▶ **Butir Tugas**: Dalam teks tentang Taliban di Afghanistan, siapa presiden yang digantung saat kudeta tahun 1996?

▶ **Teks Ditampilkan**:
Oleh Zulfata, M.Ag
Ketua Umum Forum Pemuda Lintas Beragama-Aceh (FPLB-A)
Email: fatazul@gmail.com
Afghanistan kini cukup aktif didekati oleh negara-negara yang ingin menjadi pemimpin dunia seperti China, Amerika, Turki, dan Uni Emirat Arab (UEA). Kondisi ini terjadi bukan saja karena Afghanistan telah berhasil melakukan perebutan kekuasaan (kudeta) untuk kedua kalinya sepanjang sejarah Taliban di Afghanistan. Setelah Afghanistan jilid pertama (kudeta tahun 1996) dengan menggantung Presiden Mohammad Najibullah yang dianggap Taliban sebagai bonekanya Uni Soviet. Masa ini, gerakan Taliban dikenal sebagai gerakan perebutan kekuasaan yang tidak toleran, membatasi ruang gerak perempuan, hingga anti teknologi.

▶ **Bagian Data**:
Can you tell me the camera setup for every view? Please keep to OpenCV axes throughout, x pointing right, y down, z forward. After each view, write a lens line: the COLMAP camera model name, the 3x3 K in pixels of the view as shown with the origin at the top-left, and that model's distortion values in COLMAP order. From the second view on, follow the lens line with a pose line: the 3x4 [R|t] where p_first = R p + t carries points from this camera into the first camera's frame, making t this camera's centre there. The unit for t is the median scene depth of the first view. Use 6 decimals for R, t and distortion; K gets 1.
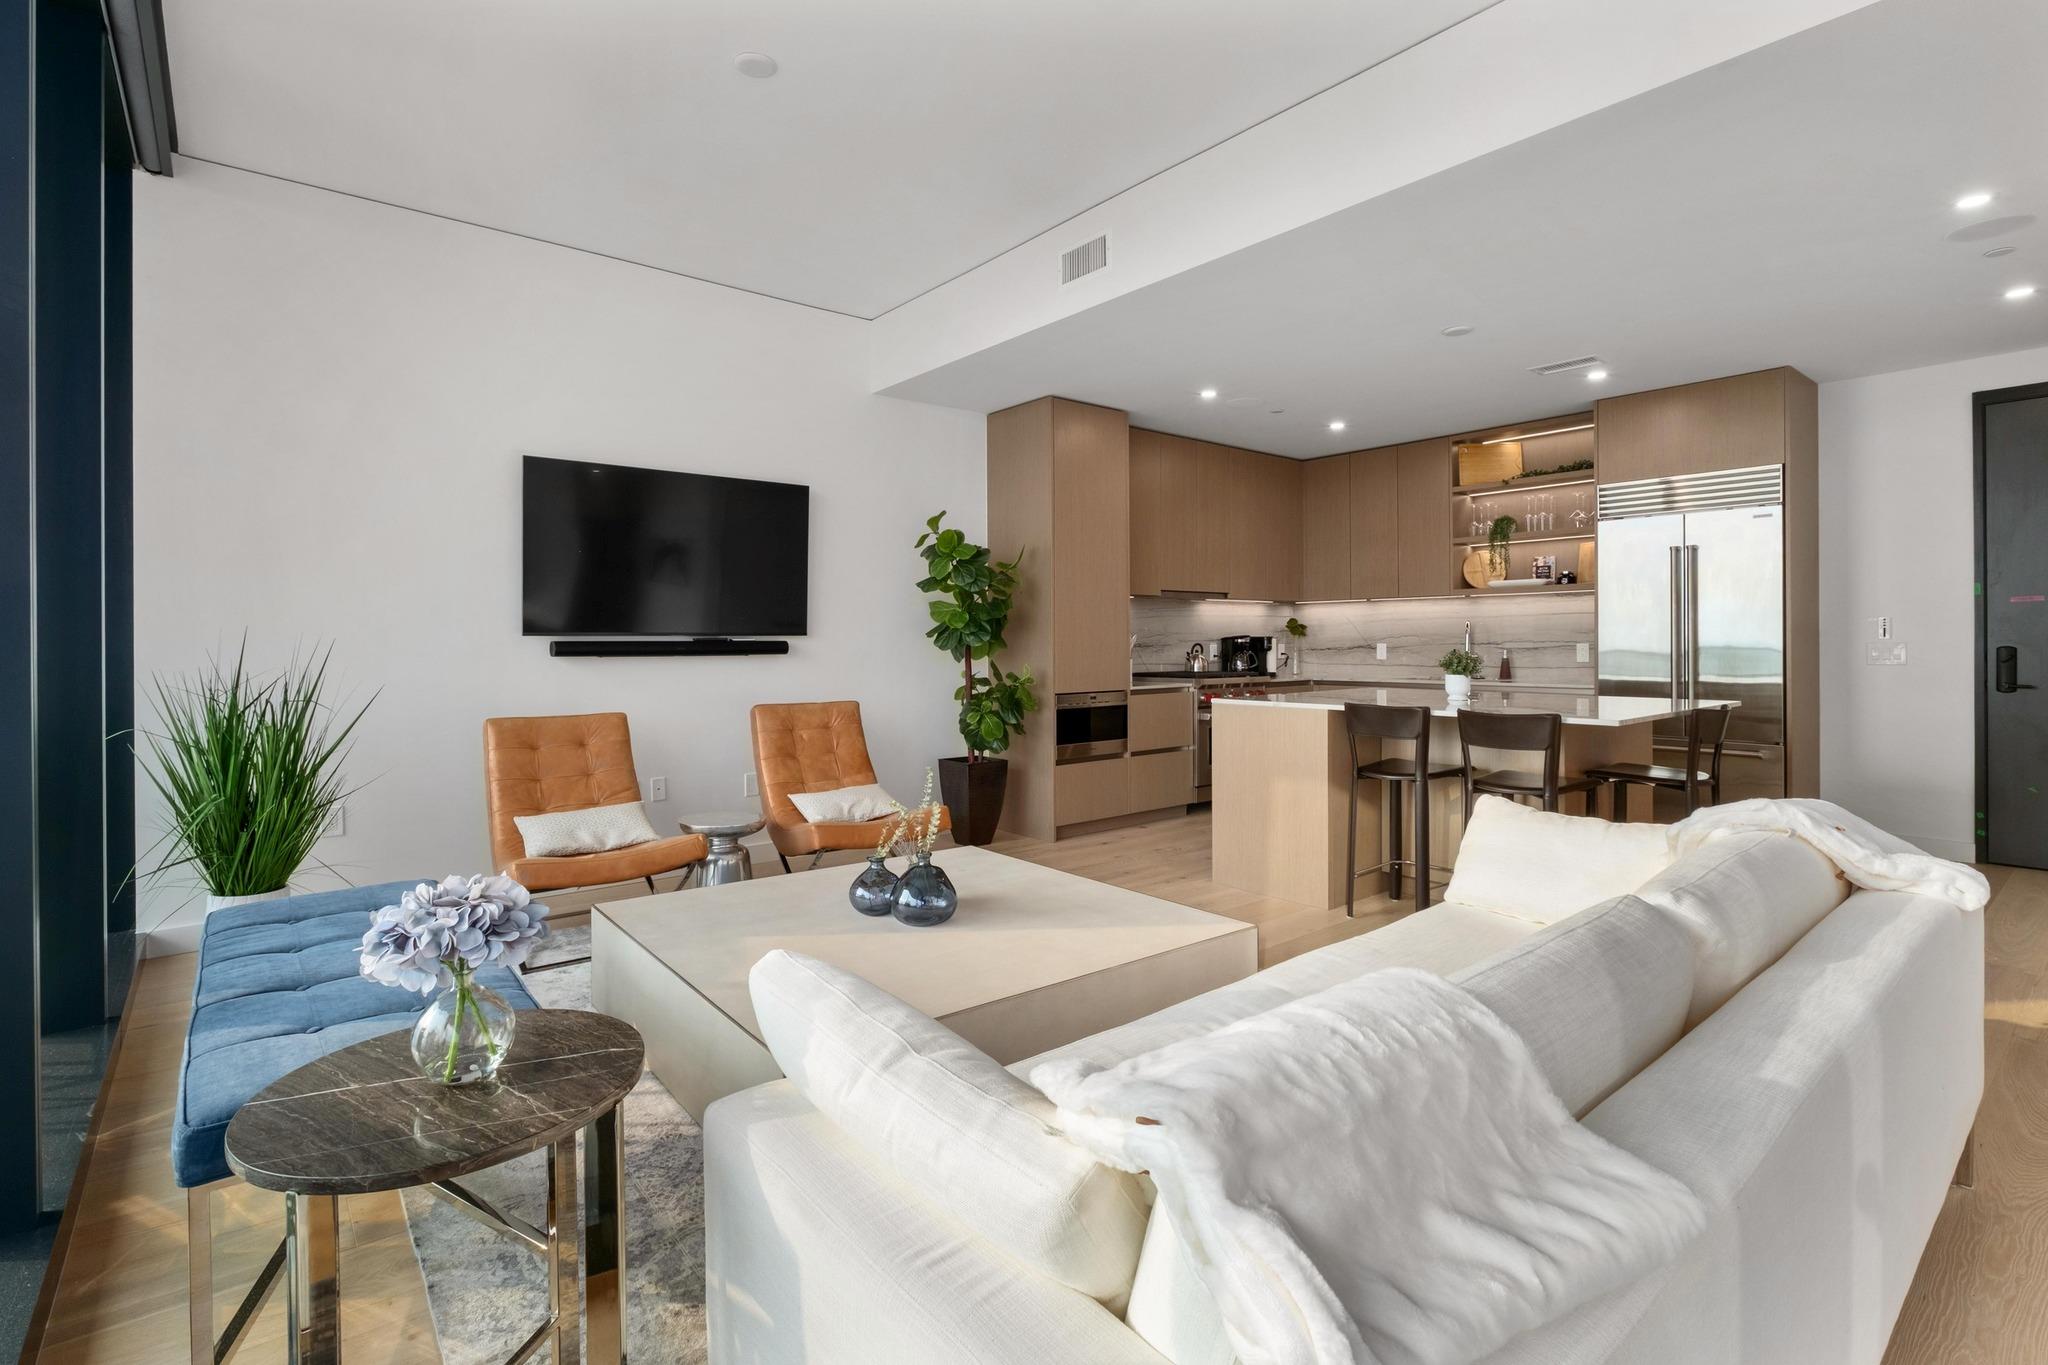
lens RADIAL K [[958.8, 0, 1027.0], [0, 958.8, 644.2], [0, 0, 1]] dist [-0.003616, -0.000777]
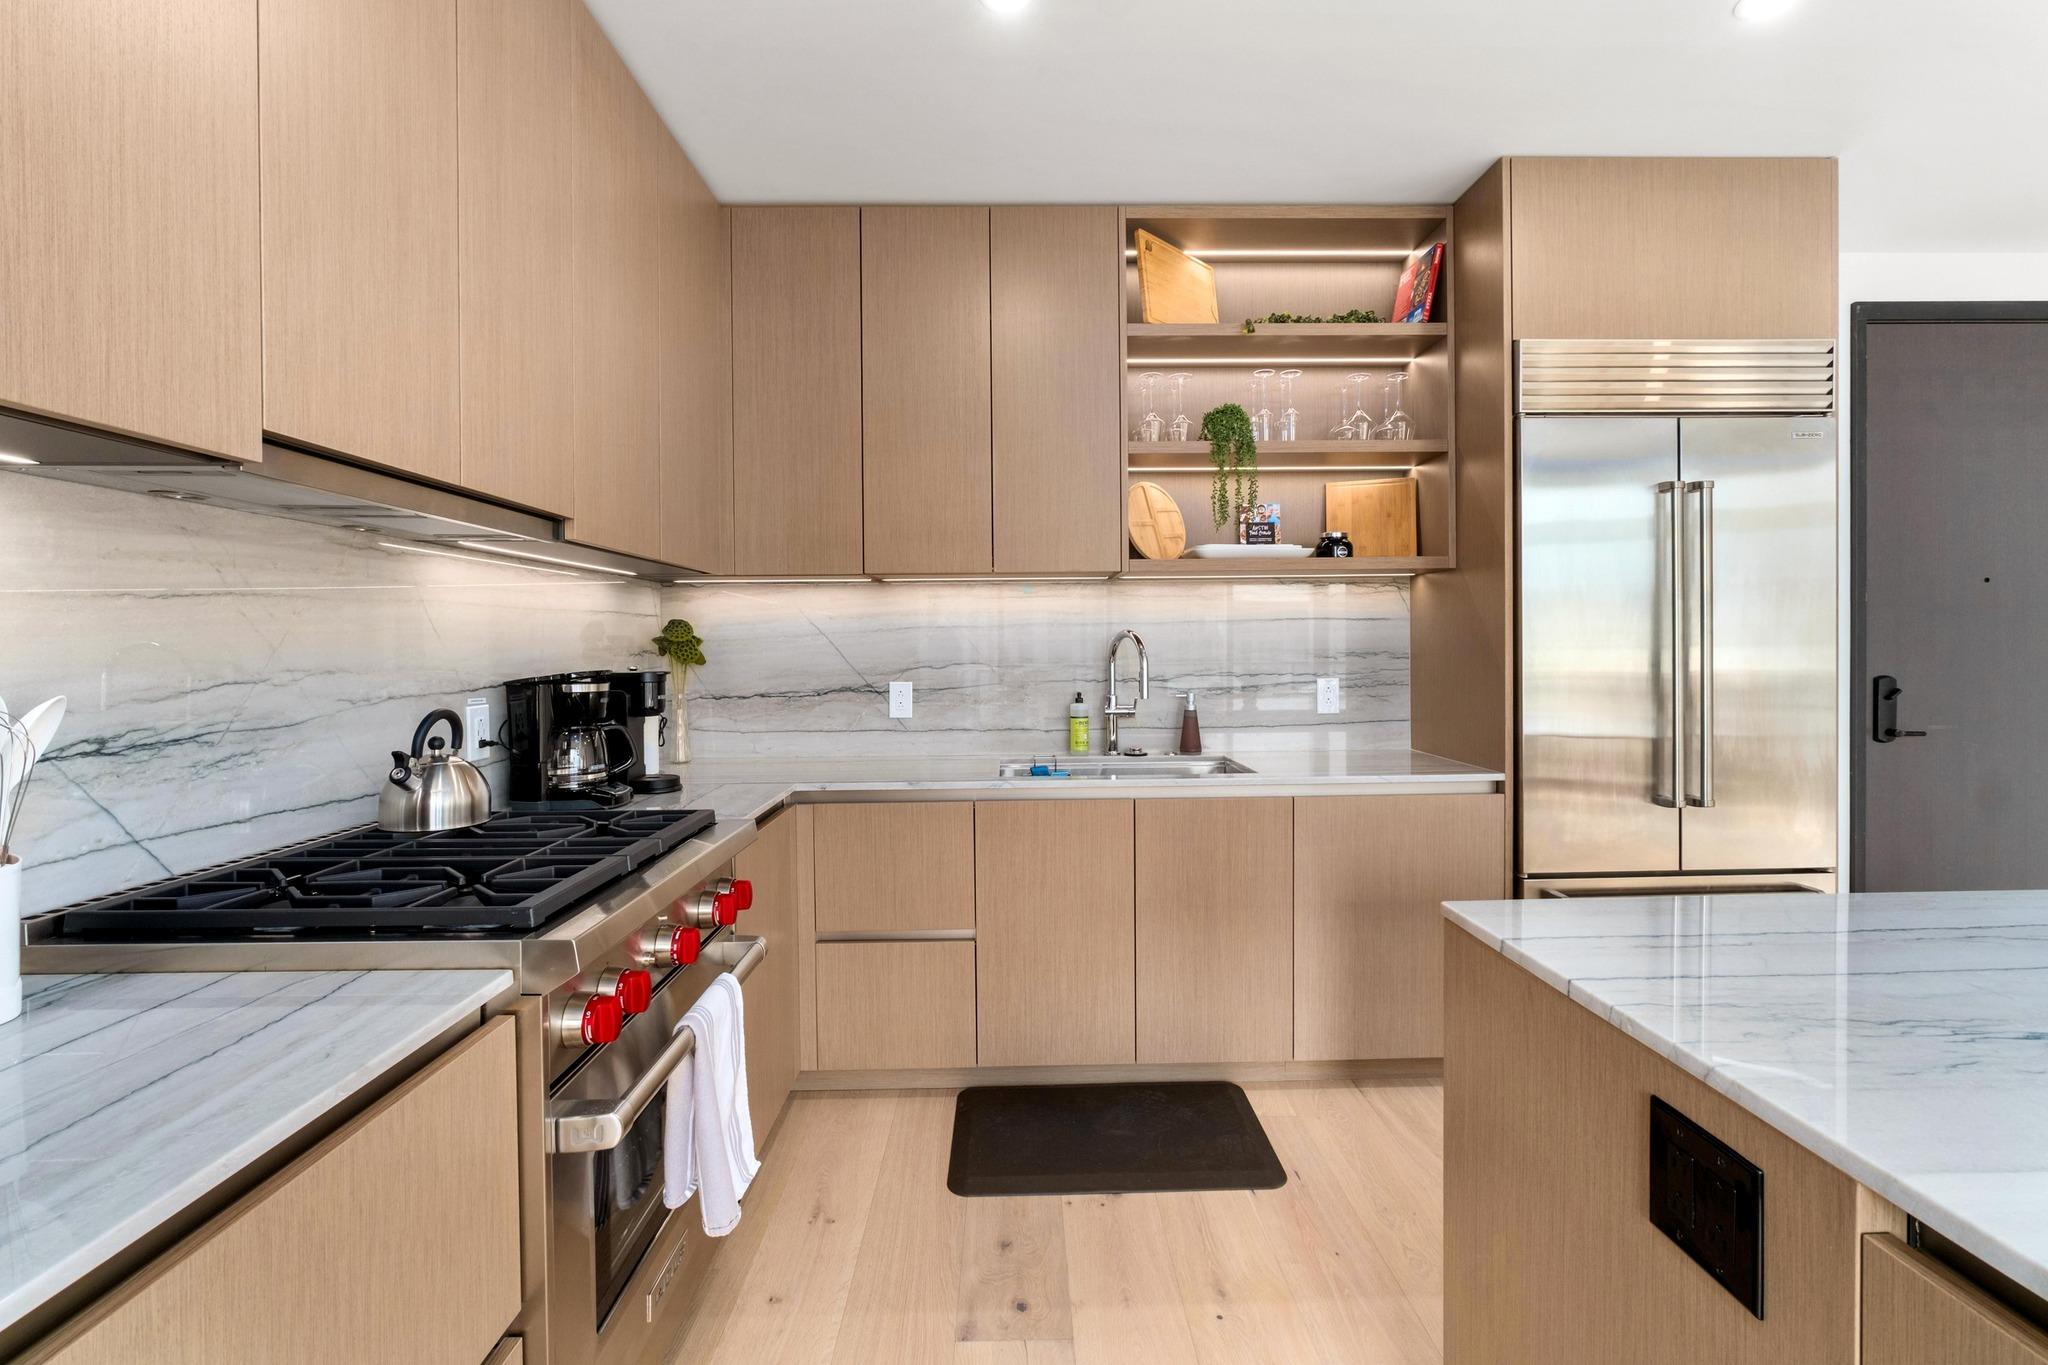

▶ **Jawaban Tertulis**: Presiden Mohammad Najibullah.